** Opening DATA FOR ANALYSIS block **

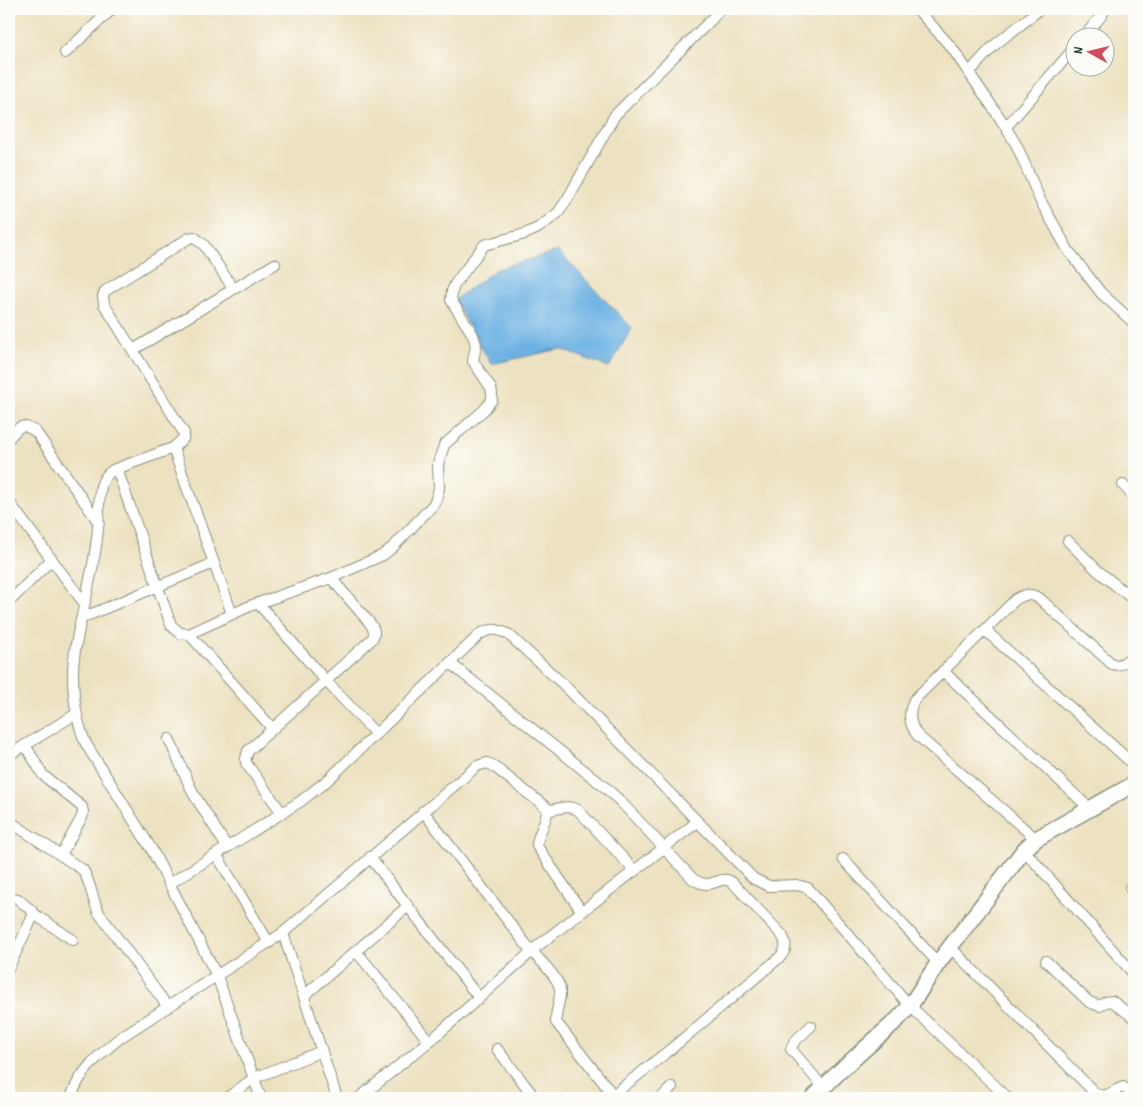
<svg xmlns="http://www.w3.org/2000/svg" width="1143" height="1107" viewBox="0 0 1143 1107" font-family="Dekko,sans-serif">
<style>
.water{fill:#6eb2e4;stroke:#46788c}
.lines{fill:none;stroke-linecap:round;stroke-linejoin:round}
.street-casing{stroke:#868f7a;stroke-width:12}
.secondary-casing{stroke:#868f7a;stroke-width:18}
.street{stroke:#fff;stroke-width:10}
.secondary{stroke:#fff;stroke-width:15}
</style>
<rect width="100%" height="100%" fill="#fdfcf7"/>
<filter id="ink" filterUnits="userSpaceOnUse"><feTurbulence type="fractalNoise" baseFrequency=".02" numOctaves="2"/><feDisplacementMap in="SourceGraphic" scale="10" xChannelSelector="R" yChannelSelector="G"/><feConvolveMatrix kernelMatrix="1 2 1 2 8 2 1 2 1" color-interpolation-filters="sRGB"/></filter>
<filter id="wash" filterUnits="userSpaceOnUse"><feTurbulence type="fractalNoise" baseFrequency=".0096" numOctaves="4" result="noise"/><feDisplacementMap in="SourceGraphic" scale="20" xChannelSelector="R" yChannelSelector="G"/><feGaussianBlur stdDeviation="1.12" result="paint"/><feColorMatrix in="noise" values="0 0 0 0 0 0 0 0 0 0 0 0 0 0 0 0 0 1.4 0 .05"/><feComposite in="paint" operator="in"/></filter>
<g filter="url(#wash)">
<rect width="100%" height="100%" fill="#ece1c0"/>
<path class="water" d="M558,251L632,328L609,367L560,349L491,364L454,300L497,269Z"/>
</g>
<g filter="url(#ink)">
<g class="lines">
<g class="street-casing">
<g id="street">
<path d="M917,9L952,48L1000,118L1017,146L1040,200L1068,250L1101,293L1134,323"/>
<path d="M1083,38L1102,15L1105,9"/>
<path d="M65,53L112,9"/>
<path d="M969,73C978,63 986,53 996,44C1010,32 1026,22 1039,9"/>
<path d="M1006,127L1076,46"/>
<path d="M233,288L204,245L194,237L189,238L105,291L103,296L104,304L184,433L183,439L173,448L113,470C99,479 100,492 99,507C99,545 89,583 81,620C77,638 73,655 73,673C73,698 76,721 86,744L152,850L217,976L261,1098"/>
<path d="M133,350L275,264"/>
<path d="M9,438C20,426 21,422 36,432L99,523"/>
<path d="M173,448L232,614"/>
<path d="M117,469L171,625L180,633L189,634L250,606L331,578L383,555L393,547L433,505L436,499L439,488L438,464L444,445L484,410L492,400V394L491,388L473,361L476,345L473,335L451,300L452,291L455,284L484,245L525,234L538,228L558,213L568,198L615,115L711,20L720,9"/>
<path d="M1123,485L1134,497"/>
<path d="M9,502L84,603"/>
<path d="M1068,541L1097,570L1134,600"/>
<path d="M9,602L52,559"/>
<path d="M258,603L325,680L376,734"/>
<path d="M82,618L214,563"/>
<path d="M985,630L1134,765"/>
<path d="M189,634L272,728"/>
<path d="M450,663L606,788L620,801L693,879C714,893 719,872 733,883L782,935C787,944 787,950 779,958L671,1049L609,1098"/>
<path d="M943,671L1089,808"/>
<path d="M169,739L193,793L227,847"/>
<path d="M25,745L43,775L82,807L83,812L82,817L61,855"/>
<path d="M9,755L76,714"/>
<path d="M423,811C457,855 491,899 525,943C535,957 552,969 559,985C563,996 555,1009 556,1022L613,1095"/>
<path d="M547,811C557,809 569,804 578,810L635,871"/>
<path d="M282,813L246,763V758L248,751L372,639C376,632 374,629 369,622L331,578"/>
<path d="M9,821L83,870C91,883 92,899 99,913L168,1007"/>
<path d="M1036,839L917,735C909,723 908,713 914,700L1016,599C1025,594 1030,593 1039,598L1112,664C1121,667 1128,660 1134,655"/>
<path d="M1024,850L1133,973"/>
<path d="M216,854L269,943"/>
<path d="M370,857L479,998"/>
<path d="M843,859L938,963"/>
<path d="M169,884L301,801L329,779L480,634C492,628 497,629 508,634L564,685L754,879L769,886L797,885L808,888L910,1006L1008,1098"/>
<path d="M1130,888L1134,892"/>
<path d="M34,914L73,940"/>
<path d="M283,933L337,1098"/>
<path d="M950,947L1096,1094C1109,1099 1112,1090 1123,1087L1134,1094"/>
<path d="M356,951L429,1041"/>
<path d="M1046,961L1089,1002L1100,1006L1106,1002L1112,1001L1134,1018"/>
<path d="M9,967L34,914L32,911L18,899"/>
<path d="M304,996L408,906"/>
<path d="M811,1026L794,1042L791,1049L823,1087"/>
<path d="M497,1049L535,1098"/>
<path d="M71,1098C79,1071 100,1054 121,1037L283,933L477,766L487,763L492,765L547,808C548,822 537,833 537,846L582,912"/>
<path d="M227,1098L254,1078L322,1051"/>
<path d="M359,1098L437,1035L539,945L697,822"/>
<path d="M661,1098L672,1087"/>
</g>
</g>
<g class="secondary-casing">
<path id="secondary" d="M813,1098L841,1070L897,1020L910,1006L938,963L1024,850L1036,839L1134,784"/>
</g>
<use href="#street" class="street"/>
<use href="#secondary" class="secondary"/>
</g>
</g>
<rect width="1143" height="1107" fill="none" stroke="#fdfcf7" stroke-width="30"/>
<g transform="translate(1090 52) rotate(278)"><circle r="24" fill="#fdfcf7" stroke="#a4b0a9"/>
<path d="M0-4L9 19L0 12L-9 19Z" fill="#d1495b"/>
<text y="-8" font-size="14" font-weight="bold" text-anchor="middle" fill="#1f3d34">N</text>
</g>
</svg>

** Closing DATA FOR ANALYSIS block **

**HOW TO COMPLETE THIS TASK:** Show every line above where "lines" is found.

**TASK ANSWER:**
.lines{fill:none;stroke-linecap:round;stroke-linejoin:round}
<g class="lines">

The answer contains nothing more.